Six departments follow the best practice of documenting their PIA processes. Although one department has formalized its process, they are still conducting PIAs on an ad hoc basis. Results also show that other departments are using a variety of methods to partially fulfill this responsibility: in one department, the ATIP group works closely with their IT group and therefore gets notified when there are any information systems that are being implemented or substantially modified; another department shares a PIA questionnaire with all program managers.
4.6 Employee Awareness and Training
According to Treasury Board policies and directives, all employees who handle personal information or are involved in the design and implementation of systems that handle personal information must be made fully aware of their obligations.
All departments conduct training and awareness sessions. Some departments make it mandatory for all new employees and provide the training as part of their orientation. The following lists the types of best practices for providing training to employees within the different departments:
- Part of the intensive program for new inspectors (Prep-School).
- By request and tailor-made (divisional).
- Awareness sessions at management/governance tables.
- In conjunction with IM awareness training.
- Monthly meetings with ATIP Liaison officers to answer any questions.
- Tutorial provided with the statement, and posting on the internal web page.

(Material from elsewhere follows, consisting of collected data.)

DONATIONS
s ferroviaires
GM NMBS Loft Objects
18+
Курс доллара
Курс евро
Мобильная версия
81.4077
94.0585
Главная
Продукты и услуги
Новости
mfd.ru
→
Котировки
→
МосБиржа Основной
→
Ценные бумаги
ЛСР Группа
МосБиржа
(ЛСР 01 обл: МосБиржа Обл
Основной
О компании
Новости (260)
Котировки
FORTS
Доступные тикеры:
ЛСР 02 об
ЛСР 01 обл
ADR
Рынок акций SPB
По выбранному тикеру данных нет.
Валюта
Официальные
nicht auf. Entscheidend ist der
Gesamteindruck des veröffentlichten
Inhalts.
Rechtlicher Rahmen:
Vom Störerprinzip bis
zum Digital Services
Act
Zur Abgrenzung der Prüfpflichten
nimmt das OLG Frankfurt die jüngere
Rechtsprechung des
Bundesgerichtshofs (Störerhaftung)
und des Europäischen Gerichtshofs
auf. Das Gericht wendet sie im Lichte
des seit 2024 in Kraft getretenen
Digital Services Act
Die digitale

Four departments followed best practice and sent reminders to employees regarding privacy breaches. A privacy breach is an incident or event that violates the Privacy Act and occurs when there is improper or unauthorized collection, use, disclosure, retention or disposal of personal information.
4.7 Information Holdings
The TB Policy on Privacy Protection requires that departments “ensure effective protection and management of personal information by identifying, assessing, monitoring and mitigating privacy risks in government programs and activities involving the collection, retention, use, disclosure and disposal of personal information.”
The results of our analysis indicated that six departments use encryption digital signatures and certificate authentication to mitigate the risk of a privacy breach. One department was unaware as to whether such a device was being used in their department at the time of this survey.
Four departments use laptops and USB or portable drives to collect personal information. Of those departments, three have proper protection procedures in place requiring that the USB key be ordered through the IT groups and encrypted.